Side effects tend to follow a predictable pattern within each cycle. The days immediately after an infusion are usually the roughest, with symptoms gradually improving as you approach your next treatment. Your body’s fast-dividing healthy cells take the biggest hit, which is why hair loss, mouth sores, and drops in blood cell counts are so common. Hair loss isn’t universal, though. It depends heavily on which drugs you’re receiving.
Your oncology team will prescribe supportive medications to manage the worst of it, particularly anti-nausea drugs. These have improved dramatically in recent years and can make a significant difference. If a side effect is severe or unexpected, your team can often adjust your drug doses or schedule.
Safety Precautions at Home
After each treatment, your body takes at least 48 hours to break down and flush out the chemotherapy drugs, primarily through urine and stool. During this window, your body fluids can contain traces of the drugs, so a few precautions protect the people around you.
Any clothing or bed sheets that come into contact with body fluids should be washed separately from other laundry. Run them through two cycles in hot water with regular detergent, and always use the washing machine rather than hand-washing. If you can’t wash contaminated items right away, seal them in a plastic bag until you can. These precautions sound involved, but they quickly become routine.
How Treatment Plans Are Adjusted
Your chemotherapy plan isn’t set in stone. Before each cycle, blood tests check that your immune cells and other counts have recovered enough to handle another round.
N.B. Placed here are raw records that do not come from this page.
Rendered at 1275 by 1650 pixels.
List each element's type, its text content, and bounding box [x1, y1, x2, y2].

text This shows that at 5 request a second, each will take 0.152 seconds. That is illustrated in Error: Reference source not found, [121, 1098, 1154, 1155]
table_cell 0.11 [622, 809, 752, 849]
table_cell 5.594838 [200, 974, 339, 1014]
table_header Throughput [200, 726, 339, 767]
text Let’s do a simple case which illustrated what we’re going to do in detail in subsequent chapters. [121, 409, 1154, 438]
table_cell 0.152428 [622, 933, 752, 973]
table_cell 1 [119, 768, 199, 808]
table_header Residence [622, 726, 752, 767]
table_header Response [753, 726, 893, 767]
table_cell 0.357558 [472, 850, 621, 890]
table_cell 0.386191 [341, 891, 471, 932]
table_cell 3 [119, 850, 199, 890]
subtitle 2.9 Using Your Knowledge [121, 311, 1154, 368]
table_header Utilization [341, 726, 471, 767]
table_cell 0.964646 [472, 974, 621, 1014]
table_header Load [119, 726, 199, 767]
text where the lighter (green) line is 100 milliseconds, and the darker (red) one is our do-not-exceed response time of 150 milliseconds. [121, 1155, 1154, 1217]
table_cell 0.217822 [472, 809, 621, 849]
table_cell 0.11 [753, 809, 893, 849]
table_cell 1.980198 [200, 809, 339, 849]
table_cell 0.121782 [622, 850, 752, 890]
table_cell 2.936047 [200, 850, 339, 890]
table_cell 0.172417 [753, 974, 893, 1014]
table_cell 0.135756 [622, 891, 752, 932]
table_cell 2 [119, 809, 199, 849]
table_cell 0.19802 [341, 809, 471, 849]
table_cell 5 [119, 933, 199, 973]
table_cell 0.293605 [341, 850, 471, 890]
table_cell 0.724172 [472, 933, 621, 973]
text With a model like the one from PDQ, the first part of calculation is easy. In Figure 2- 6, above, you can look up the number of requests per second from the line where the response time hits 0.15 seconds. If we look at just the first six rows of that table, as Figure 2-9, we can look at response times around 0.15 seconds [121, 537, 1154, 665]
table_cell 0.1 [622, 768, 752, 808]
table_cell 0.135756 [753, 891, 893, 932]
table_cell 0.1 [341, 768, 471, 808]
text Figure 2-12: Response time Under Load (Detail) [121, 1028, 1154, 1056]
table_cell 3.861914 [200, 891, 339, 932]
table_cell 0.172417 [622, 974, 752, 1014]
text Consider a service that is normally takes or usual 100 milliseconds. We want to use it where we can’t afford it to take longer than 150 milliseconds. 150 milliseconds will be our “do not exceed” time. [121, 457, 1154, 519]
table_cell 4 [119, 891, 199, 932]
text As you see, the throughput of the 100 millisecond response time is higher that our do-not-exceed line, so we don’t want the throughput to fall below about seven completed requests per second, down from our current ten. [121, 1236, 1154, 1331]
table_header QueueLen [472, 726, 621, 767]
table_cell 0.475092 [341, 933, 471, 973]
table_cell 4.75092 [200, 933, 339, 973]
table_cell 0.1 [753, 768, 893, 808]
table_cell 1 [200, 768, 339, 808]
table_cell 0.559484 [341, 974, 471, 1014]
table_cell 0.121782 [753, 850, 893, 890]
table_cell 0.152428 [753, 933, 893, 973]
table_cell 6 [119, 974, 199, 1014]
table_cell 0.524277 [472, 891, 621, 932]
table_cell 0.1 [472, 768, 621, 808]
If they haven’t, your oncologist may delay treatment by a few days or reduce the dose. This is common and doesn’t mean your treatment is failing.
Imaging scans at intervals throughout your course show whether the cancer is responding. Based on those results, your oncologist might shorten or extend the number of cycles, switch to a different drug combination, or transition you to a different type of therapy altogether. The overall treatment arc is collaborative: your side effect burden, quality of life, and the cancer’s response all factor into ongoing decisions.
Palliative care teams, which focus on managing symptoms and quality of life, are increasingly involved from the start of treatment rather than reserved for late-stage disease. Recent evidence shows that early palliative care delivered via telehealth produces the same quality-of-life outcomes as in-person visits, making this support more accessible for people who live far from cancer centers or have mobility challenges.